Currency risk is real. The Vietnamese Dong (VND) has a managed float, but it has depreciated approximately 3–5% against the USD annually over the past five years under accumulated pressure. VNM reports in USD, so this translates into a structural drag on any Vietnam-denominated underlying assets inside the ETF.

FOL premium risk: When VNM buys into a Vietnam stock that’s approaching its foreign ownership cap, it may pay a premium. When market conditions deteriorate and those same stocks become illiquid at the foreign board price, the exit costs are asymmetric.

The counter-position: Vietnam’s structural story — demographics (median age 31), manufacturing FDI inflow ($36.6B in 2024, per Ministry of Planning and Investment), and the China+1 supply chain shift — is genuinely compelling over a 10-year horizon. The risks are known and priceable. The key is position sizing, not avoidance.

VI
7. Implications for the EM Portfolio Builder

Where does Vietnam sit in a properly constructed EM allocation? Realistically: a satellite position, not a core holding. Vietnam’s equity market remains frontier-classified by MSCI (despite years of MSCI Emerging Markets upgrade discussions — the upgrade has been deferred repeatedly, most recently pending improvements in pre-trade transparency requirements for foreign investors).

MSCI FM (Frontier Markets) ETFs include Vietnam. The iShares MSCI Frontier and Select EM ETF (FM) allocates approximately 11% to Vietnam — giving you diversified frontier exposure with less single-country concentration than VNM alone.

A practical allocation for an EM-focused investor with US$100,000:

  • Core EM (EEM or VWO): 60% / US$60,000
  • Vietnam-specific (VNM): 10% / US$10,000
  • Frontier EM (FM): 10% / US$10,000
  • Direct Asia equity (individual positions): 20% / US$20,000

This gives you real Vietnam exposure without betting the portfolio on corporate governance reform timelines.

VII
8. The Play: Access the Vietnam Opportunity Properly

The mechanics are simpler than the legal landscape suggests. For overseas investors, the ETF route via a regulated platform is both the legal path and the operationally sound one.

Tiger Brokers gives you direct access to VNM on Nasdaq, US-listed ETFs including EEM, VWO, and FM, plus a low-cost, Singapore MAS-regulated structure that lets you build an EM portfolio from one account. Commission rates for US equities are fractional.

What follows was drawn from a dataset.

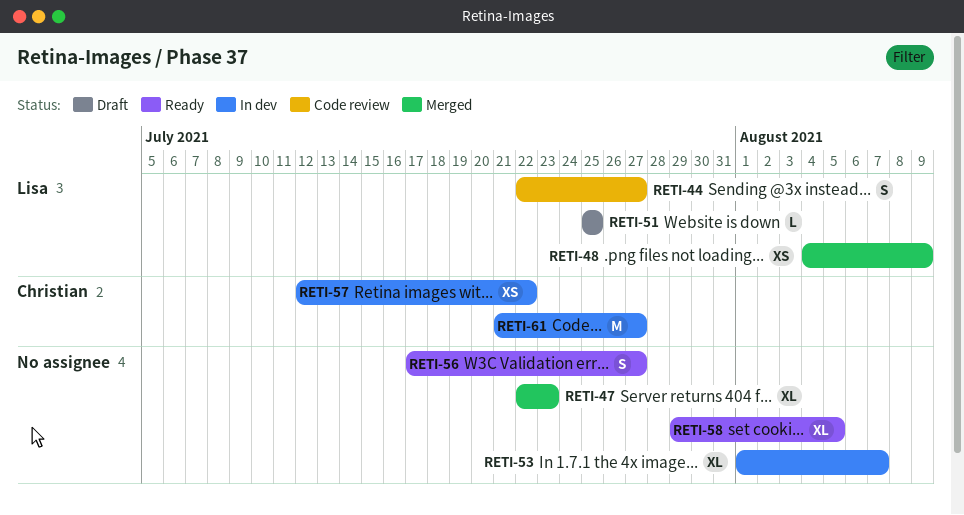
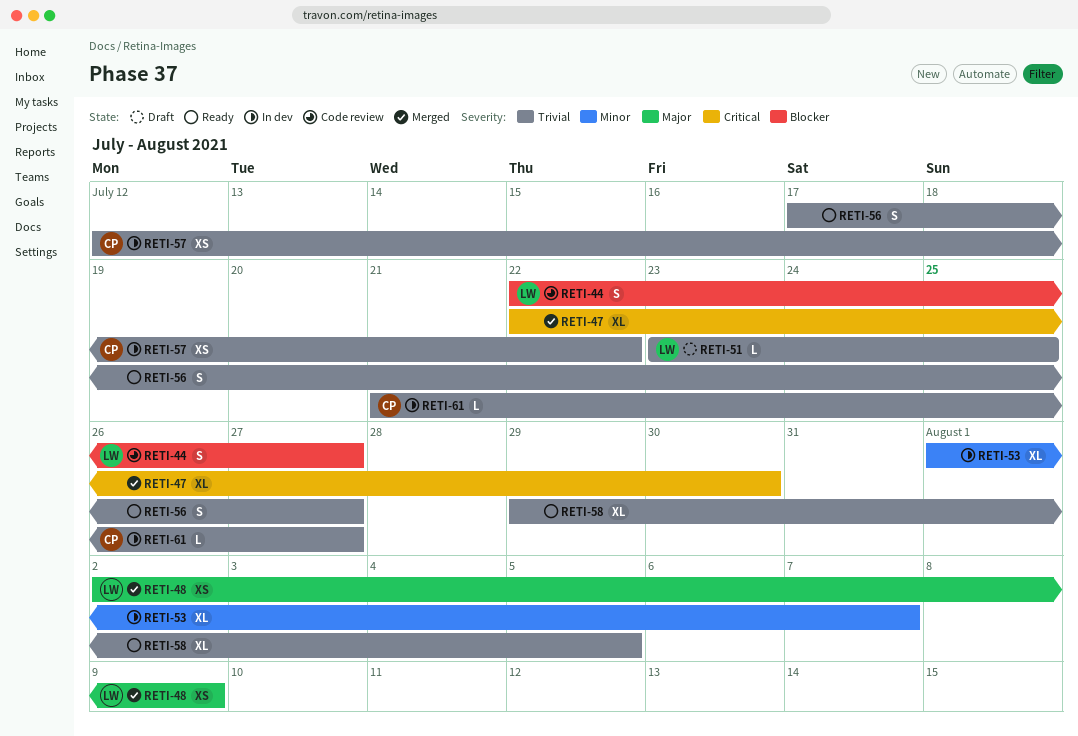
RETI-47, due: Jul 23 -> Jul 30
RETI-48, start: Aug 4 -> Aug 2
RETI-51, start: Jul 25 -> Jul 23
RETI-61, estimate: M -> L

Moomoo SG provides the same US market access with a stronger research and screening toolkit — particularly valuable if you’re making informed decisions about when to add or trim VNM based on FOL changes, VN-Index technical levels, or macro Vietnam data. The earnings calendars, institutional ownership data, and analyst price targets are more granular than Tiger’s standard view.

For real estate — if you’re serious about the Vietnam property angle — the Due Diligence path runs through a licensed Vietnamese lawyer (VILAF, Dzungsrt & Associates, or Baker McKenzie Vietnam) before any deposit changes hands. Foreign property ownership in Vietnam is legal and achievable; doing it without local legal counsel is the part that creates problems.

Open a Tiger Brokers Account → | Start with moomoo →

VIII
9. Forward Close

Vietnam’s MSCI reclassification debate — frontier to emerging — has been running since 2018. MSCI’s requirements are specific: improve pre-trade transparency, allow short selling by foreign investors, implement omnibus account structures. Vietnam’s State Securities Commission has moved incrementally on each of these, but the upgrade has been delayed every review cycle.

If and when the reclassification happens, the capital inflow impact would be significant. MSCI Emerging Markets index funds manage trillions in AUM — automatic inclusion triggers buying that overwhelms organic demand. Vietnam’s market cap would need to represent roughly 0.3–0.5% of MSCI EM, requiring substantial foreign allocation uplift.

That upgrade window — if it arrives in 2026 or 2027 — is the asymmetric moment. Right now, you’re buying before the mainstream money has to own it. The structural thesis is intact. The question is whether Vietnam’s regulators move fast enough to let the world in before the story gets fully priced.

The FOL architecture means it could take years. Or it could move in a single policy announcement. Either way, VNM is where you park your position while you wait.